Negué con la cabeza. «No es tan sencillo».
«Lo es», respondió con delicadeza.
Por fin lo miré.
Había algo firme en su mirada —algo inquebrantable— y esa firmeza me dolió un poco, después de la conversación que acababa de tener.
«Son tu pasado», continuó. «Y tú ya no estás ahí».
Se me hizo un nudo en la garganta.
«No tengo lobo», dije en voz baja, las palabras se me escaparon antes de que pudiera detenerlas. «Soy… defectuosa».
Jack no dudó. «No me importa».
La certeza en su voz me dejó sin aliento.
Extendió la mano y me apartó un mechón de pelo de la cara con una familiaridad natural, casi íntima.
Sonrió —ahora con más dulzura, como si el peso del momento no lo intimidara tanto como a mí—.
«Crees que eso te resta valor», dijo. «No es así. No para mí».
Una pausa.
Luego añadió, en voz más baja —casi como si fuera una promesa que se había hecho a sí mismo mucho antes de este momento—: «Pase lo que pase, no voy a abandonarte, Sera».
Algo dentro de mi pecho se relajó al oír esas palabras, aunque otra parte de mí se tensó en respuesta.
«Y aunque tu loba nunca despierte», añadió, acercándose un poco más, con voz tranquila y segura, «aún así te elegiré. Aún así haré que seas mía. Si no es por el destino, entonces por todo lo demás que realmente importa».
Mi corazón dio un vuelco.
Por un momento no pude hablar.
El mundo me parecía demasiado quieto, demasiado concentrado, como si todo se hubiera reducido al espacio entre sus palabras y mi siguiente respiración.
«Yo…», empecé a decir, y volví a callarme.
Jack no me metió prisa. Simplemente se quedó allí, paciente, con una sonrisa tranquila y tranquilizadora en el rostro.
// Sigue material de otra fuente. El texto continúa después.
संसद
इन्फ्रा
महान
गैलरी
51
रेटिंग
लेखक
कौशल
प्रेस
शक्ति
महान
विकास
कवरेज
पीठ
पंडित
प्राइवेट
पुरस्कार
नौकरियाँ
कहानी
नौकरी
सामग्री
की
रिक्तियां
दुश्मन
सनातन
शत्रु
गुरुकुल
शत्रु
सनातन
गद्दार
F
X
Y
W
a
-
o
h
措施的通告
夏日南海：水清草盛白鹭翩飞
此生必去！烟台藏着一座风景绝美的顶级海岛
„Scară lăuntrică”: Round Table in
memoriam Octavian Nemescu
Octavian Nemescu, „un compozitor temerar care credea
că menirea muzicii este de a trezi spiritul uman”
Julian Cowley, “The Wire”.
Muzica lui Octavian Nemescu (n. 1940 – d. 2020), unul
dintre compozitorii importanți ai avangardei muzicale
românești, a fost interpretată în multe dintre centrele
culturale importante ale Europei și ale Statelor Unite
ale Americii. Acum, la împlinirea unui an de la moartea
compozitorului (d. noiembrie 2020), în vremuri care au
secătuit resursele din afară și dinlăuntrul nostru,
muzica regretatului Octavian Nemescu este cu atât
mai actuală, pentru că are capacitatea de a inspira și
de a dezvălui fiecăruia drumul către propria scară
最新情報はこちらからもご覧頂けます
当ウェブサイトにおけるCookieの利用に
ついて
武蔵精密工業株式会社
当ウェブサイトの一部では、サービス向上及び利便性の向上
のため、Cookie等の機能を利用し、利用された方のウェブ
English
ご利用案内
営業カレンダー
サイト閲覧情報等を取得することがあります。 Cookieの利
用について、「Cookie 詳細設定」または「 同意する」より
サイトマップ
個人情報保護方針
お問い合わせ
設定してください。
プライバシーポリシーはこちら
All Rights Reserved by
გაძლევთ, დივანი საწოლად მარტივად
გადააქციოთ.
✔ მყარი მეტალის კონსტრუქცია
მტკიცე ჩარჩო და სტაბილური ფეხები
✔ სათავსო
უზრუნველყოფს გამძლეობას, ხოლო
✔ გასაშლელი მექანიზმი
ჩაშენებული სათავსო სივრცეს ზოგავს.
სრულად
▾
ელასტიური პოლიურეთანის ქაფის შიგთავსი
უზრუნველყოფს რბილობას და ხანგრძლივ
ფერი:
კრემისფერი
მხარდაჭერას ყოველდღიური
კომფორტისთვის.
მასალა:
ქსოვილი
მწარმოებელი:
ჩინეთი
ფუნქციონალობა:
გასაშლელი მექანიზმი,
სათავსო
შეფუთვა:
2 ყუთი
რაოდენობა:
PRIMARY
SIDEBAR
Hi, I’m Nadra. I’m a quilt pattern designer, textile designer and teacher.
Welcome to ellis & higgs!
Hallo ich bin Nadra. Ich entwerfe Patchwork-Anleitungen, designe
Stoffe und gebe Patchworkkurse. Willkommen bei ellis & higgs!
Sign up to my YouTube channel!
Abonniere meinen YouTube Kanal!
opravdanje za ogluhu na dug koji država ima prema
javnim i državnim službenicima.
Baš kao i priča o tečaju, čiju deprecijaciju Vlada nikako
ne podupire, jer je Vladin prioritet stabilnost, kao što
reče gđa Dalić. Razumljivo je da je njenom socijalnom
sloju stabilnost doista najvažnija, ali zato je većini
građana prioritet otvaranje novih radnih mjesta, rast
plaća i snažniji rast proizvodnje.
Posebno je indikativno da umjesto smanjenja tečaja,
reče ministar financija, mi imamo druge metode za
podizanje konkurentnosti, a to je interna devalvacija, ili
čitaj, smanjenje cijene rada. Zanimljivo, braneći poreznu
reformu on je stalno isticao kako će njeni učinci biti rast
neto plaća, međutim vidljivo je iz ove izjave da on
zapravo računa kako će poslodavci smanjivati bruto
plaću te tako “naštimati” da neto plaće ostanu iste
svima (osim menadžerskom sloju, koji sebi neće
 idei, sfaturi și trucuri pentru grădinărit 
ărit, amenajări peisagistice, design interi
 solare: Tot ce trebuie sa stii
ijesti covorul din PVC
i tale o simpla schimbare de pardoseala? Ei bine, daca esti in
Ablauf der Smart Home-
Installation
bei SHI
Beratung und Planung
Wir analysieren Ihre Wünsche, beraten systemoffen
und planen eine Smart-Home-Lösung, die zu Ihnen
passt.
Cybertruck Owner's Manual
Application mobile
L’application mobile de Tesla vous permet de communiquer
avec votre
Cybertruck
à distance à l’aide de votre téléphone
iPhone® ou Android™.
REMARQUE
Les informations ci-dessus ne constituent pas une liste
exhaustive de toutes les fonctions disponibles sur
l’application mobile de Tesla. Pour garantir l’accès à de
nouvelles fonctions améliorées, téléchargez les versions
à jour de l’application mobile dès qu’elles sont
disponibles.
Y no podía explicar por qué, a pesar de todo eso, de repente quería huir.
PUNTO DE VISTA DE SERAPHINA
Me quedé con Jack el tiempo justo para sentir cómo el peso de sus palabras se posaba en el aire entre nosotros.
Su presencia —normalmente firme, un ancla cuando todo lo demás era incierto— ahora me resultaba demasiado cercana. Demasiado intensa. Como una llama pegada a una piel que ya se había quemado demasiadas veces.